Turkish PM Erdogan hints at presidential run, as ruling AKP maintains electoral decisions
Turkey's ruling Justice and Development Party (AKP) has decided to maintain a three-term limit for its deputies, the clearest signal yet that Prime Minister Tayyip Erdogan will run for the presidency in an August election, the party said on May 2, Hurriyet Daily News reported.
There has been speculation in Turkey that the AKP could change its rules to enable Erdogan, who has dominated Turkish politics for more than a decade, to stay on as prime minister for a fourth term.
"It was decided appropriate to take no steps on the three-term rule," AKP spokesman Huseyin Celik said in a statement, following a five-hour meeting of the party's executive board to discuss the August presidential vote.
Erdogan said in October he would run in the country's first direct presidential election if asked to do so by the party.
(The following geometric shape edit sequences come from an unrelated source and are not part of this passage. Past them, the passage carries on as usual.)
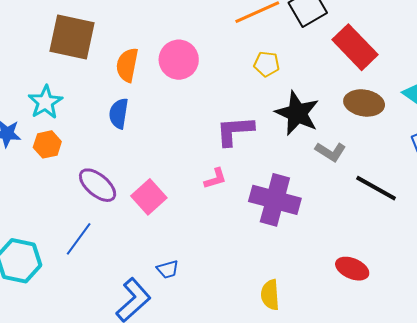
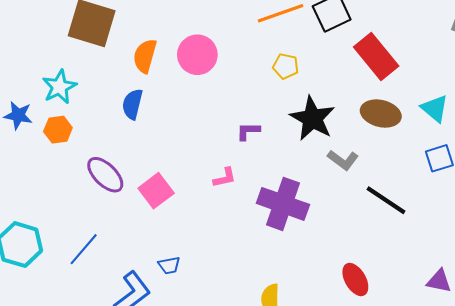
purple L-shape: (235, 131) -> (248, 131), size x0.6
blue line: (79, 239) -> (84, 249), moved
red ellipse: (352, 269) -> (355, 280), turned 32

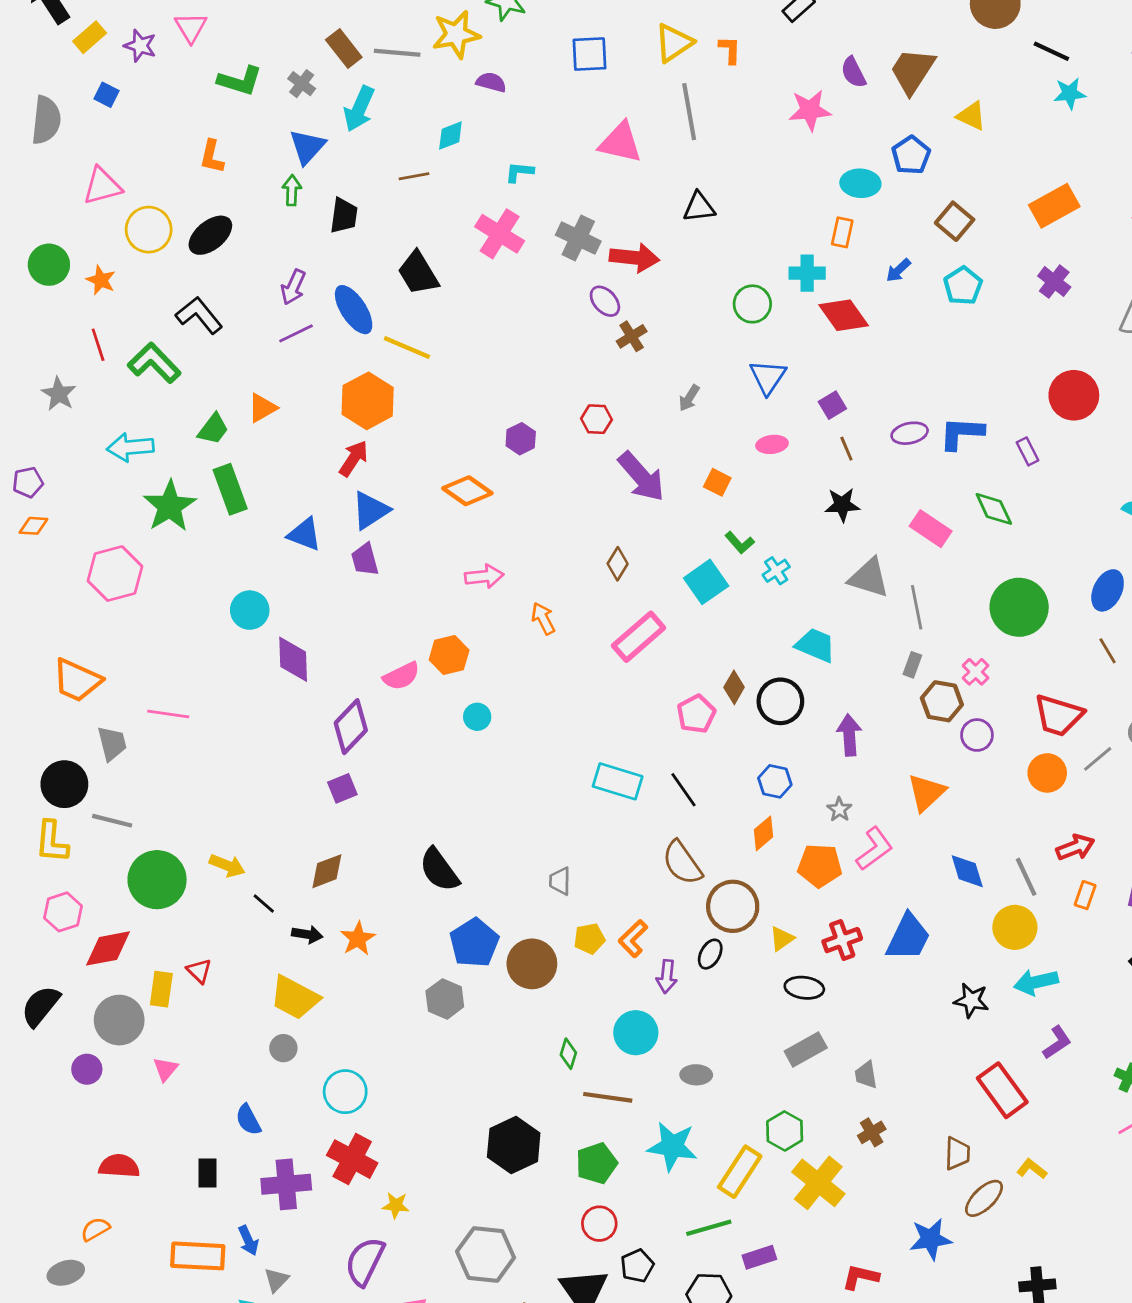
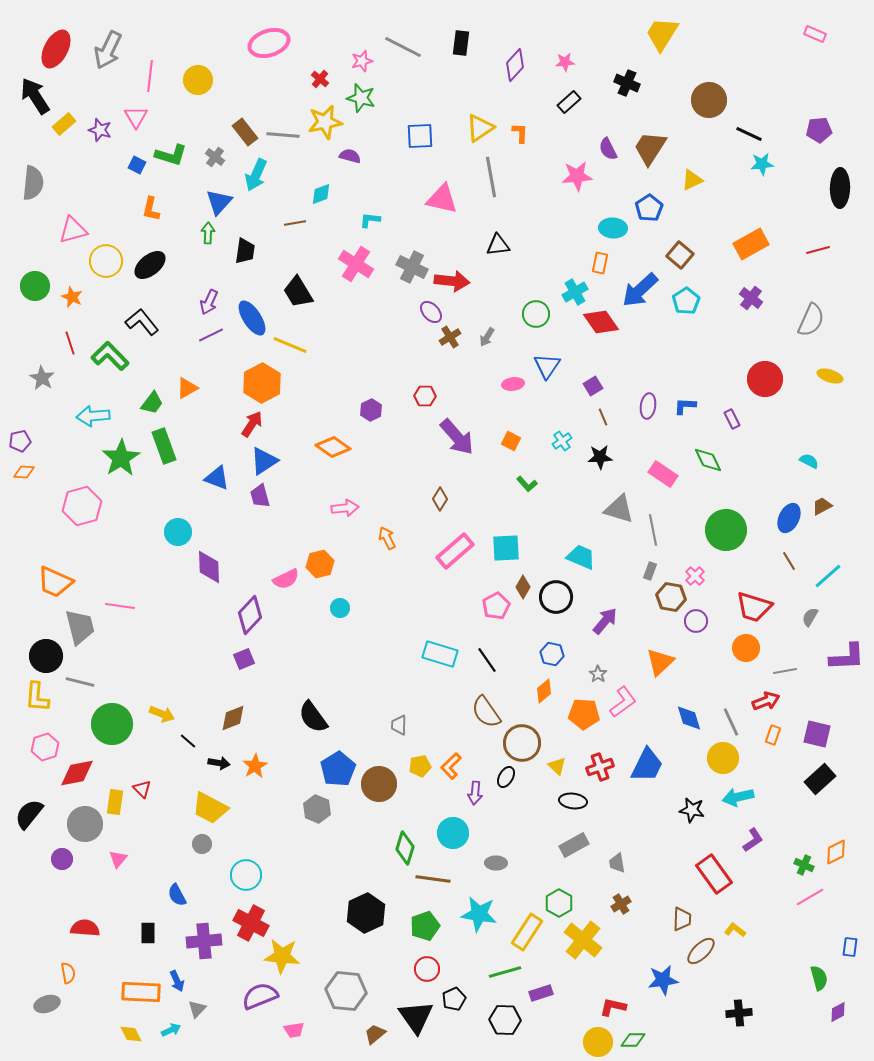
blue square: (106, 95) -> (137, 165), moved
yellow triangle: (971, 116) -> (692, 180), turned -50
blue arrow: (898, 270) -> (640, 290), size x2.0
cyan cross: (807, 273) -> (575, 292), turned -30
gray arrow: (689, 398) -> (487, 337), moved
purple ellipse: (910, 433) -> (648, 406), turned -70
blue L-shape: (962, 433) -> (685, 406), size x0.7
pink ellipse: (772, 444) -> (513, 384), moved
cyan cross: (776, 571) -> (562, 441), moved
cyan square: (706, 582) -> (506, 548), moved, turned 32
purple arrow: (849, 735) -> (605, 621), turned 44
gray trapezoid: (112, 743) -> (80, 627), size x1.4
gray line: (1098, 759) -> (785, 671), moved, turned 30
yellow triangle: (782, 939) -> (557, 766), turned -42
green diamond: (568, 1054) -> (405, 848), size x1.5
yellow star: (396, 1205) -> (282, 956), size x1.8
orange semicircle: (95, 1229) -> (68, 973), turned 110
purple semicircle: (365, 1262) -> (260, 996), turned 42

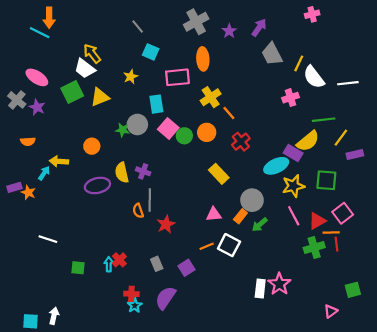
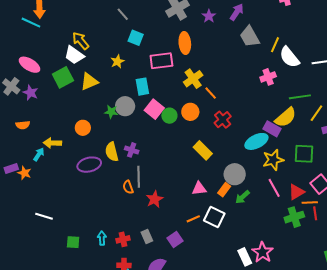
red cross: (119, 260) -> (123, 239), moved, turned 32
white rectangle: (260, 288) -> (245, 257), turned -30

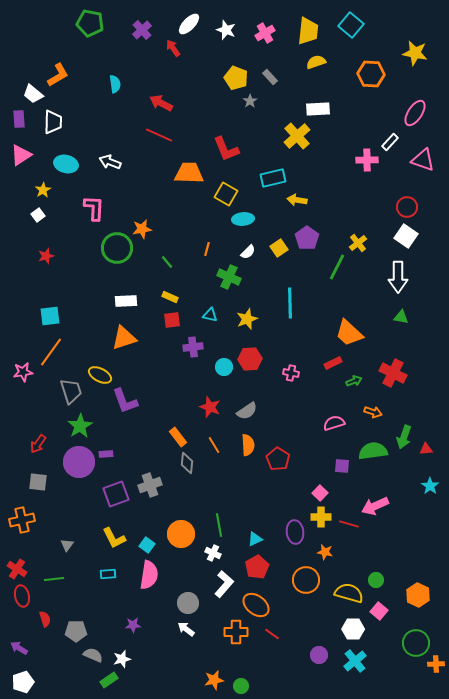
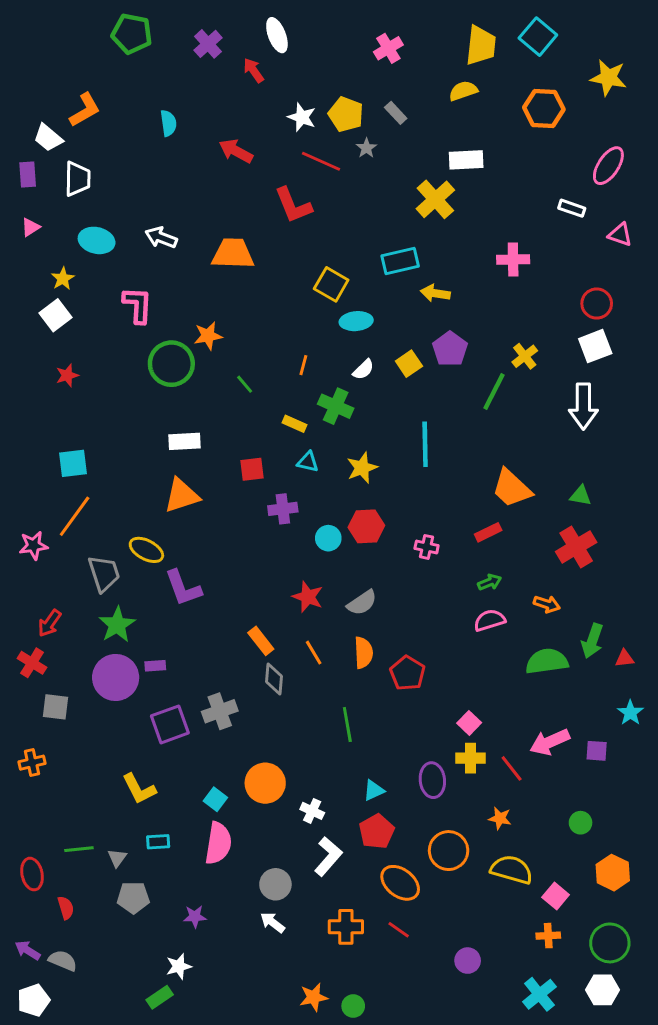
white ellipse: (189, 24) -> (277, 35), turned -65
cyan square: (351, 25) -> (538, 37), moved
white star: (226, 30) -> (302, 117), moved
yellow trapezoid: (308, 31) -> (481, 45), moved
red line: (159, 135) -> (321, 161), moved
white rectangle: (390, 142) -> (572, 208), turned 66
red L-shape: (226, 149) -> (293, 205), moved
pink triangle: (21, 155) -> (31, 227), size x0.6
pink cross: (367, 160) -> (513, 260), moved
pink triangle: (423, 160) -> (620, 235), size x0.7
orange trapezoid: (189, 173) -> (233, 254), moved
white square: (38, 215) -> (55, 315), size x1.5
white square: (406, 236) -> (595, 346), turned 35
yellow rectangle: (170, 297) -> (295, 424), moved
green triangle: (401, 317) -> (581, 496), moved
red cross: (393, 373) -> (576, 547), turned 32
green arrow: (354, 381) -> (490, 582), moved
red arrow: (38, 444) -> (50, 623), moved
purple square: (342, 466) -> (597, 751), moved
orange cross: (22, 520) -> (32, 763), size x0.7
red line: (349, 524) -> (512, 768), turned 36
green line: (219, 525) -> (347, 724), moved
yellow L-shape: (114, 538) -> (139, 789), moved
gray triangle: (67, 545) -> (117, 858), moved
orange star: (325, 552) -> (500, 818), moved
red cross: (17, 569) -> (32, 663), moved
green circle: (376, 580) -> (581, 823), moved
orange ellipse: (256, 605) -> (400, 883), moved
white hexagon: (353, 629) -> (603, 990), moved
gray pentagon: (76, 631) -> (133, 897), moved
gray semicircle: (93, 655) -> (63, 961), moved
cyan cross: (355, 661) -> (539, 994), moved
orange cross: (436, 664) -> (548, 936), moved

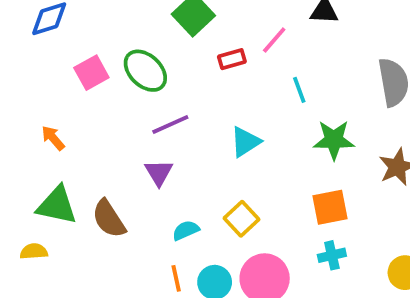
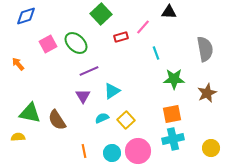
orange arrow: (53, 138) -> (18, 64), moved
cyan triangle: (245, 142) -> (112, 91), moved
cyan semicircle: (186, 230) -> (102, 118), moved
cyan cross: (332, 255) -> (173, 139), size x1.5
orange line: (176, 278) -> (84, 151), moved

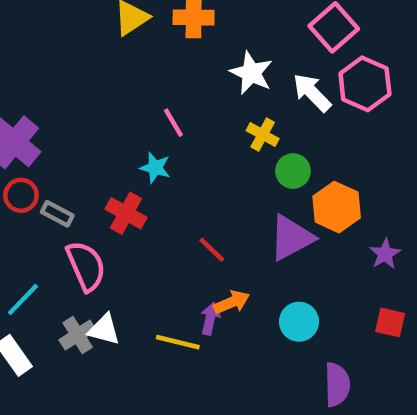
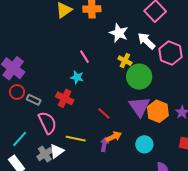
pink hexagon: (365, 84) -> (170, 53), moved
green circle: (293, 171) -> (139, 77), size x1.6
orange hexagon: (337, 207) -> (158, 111), moved
purple triangle: (291, 238) -> (139, 107), turned -35
white triangle: (104, 330) -> (57, 151), turned -49
yellow line: (178, 342) -> (76, 139), moved

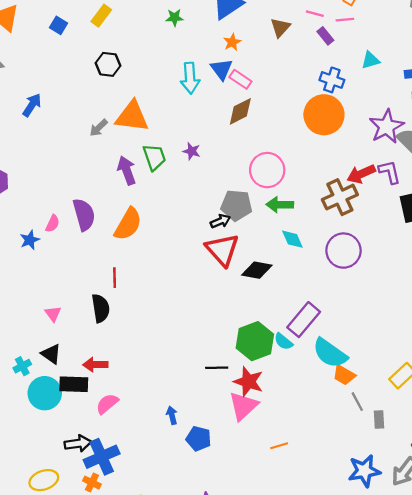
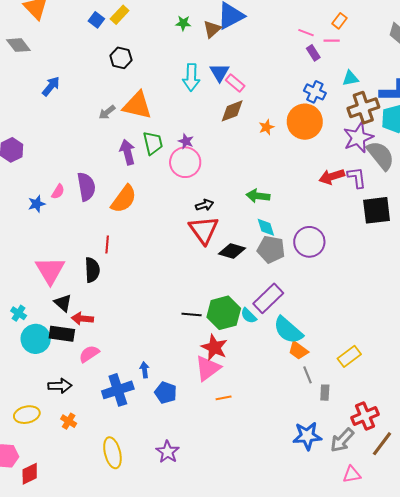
blue square: (58, 25) -> (96, 20), moved
brown triangle: (280, 27) -> (212, 29), moved
orange star: (232, 42) -> (267, 127), moved
pink circle: (267, 170) -> (185, 162), moved
brown cross: (340, 197) -> (363, 108), moved
gray pentagon: (236, 205) -> (271, 249), moved
pink triangle: (53, 314) -> (50, 270), size x2.0
black triangle: (51, 354) -> (63, 303), moved
cyan cross: (22, 366) -> (19, 313), turned -35
black line: (217, 368) -> (192, 315), moved
orange line: (279, 446) -> (224, 398), moved
blue cross: (102, 457) -> (118, 390), moved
But his failure to establish the executive presidency he wanted to beef up the largely ceremonial role, and a corruption scandal that has dogged his government since December, had fuelled speculation that he may seek to stay as prime minister.
In the May 2 meeting, the AKP also decided that the party will not propose to change Turkey's current electoral system.
Celik announced the decision that future elections will go by the current electoral system.
Prime Minister Erdogan had previously spoken about the Turkish government working on a new election law that would divide the country into 550 single member districts.
Currently, the country has 85 districts and 550 members of parliament.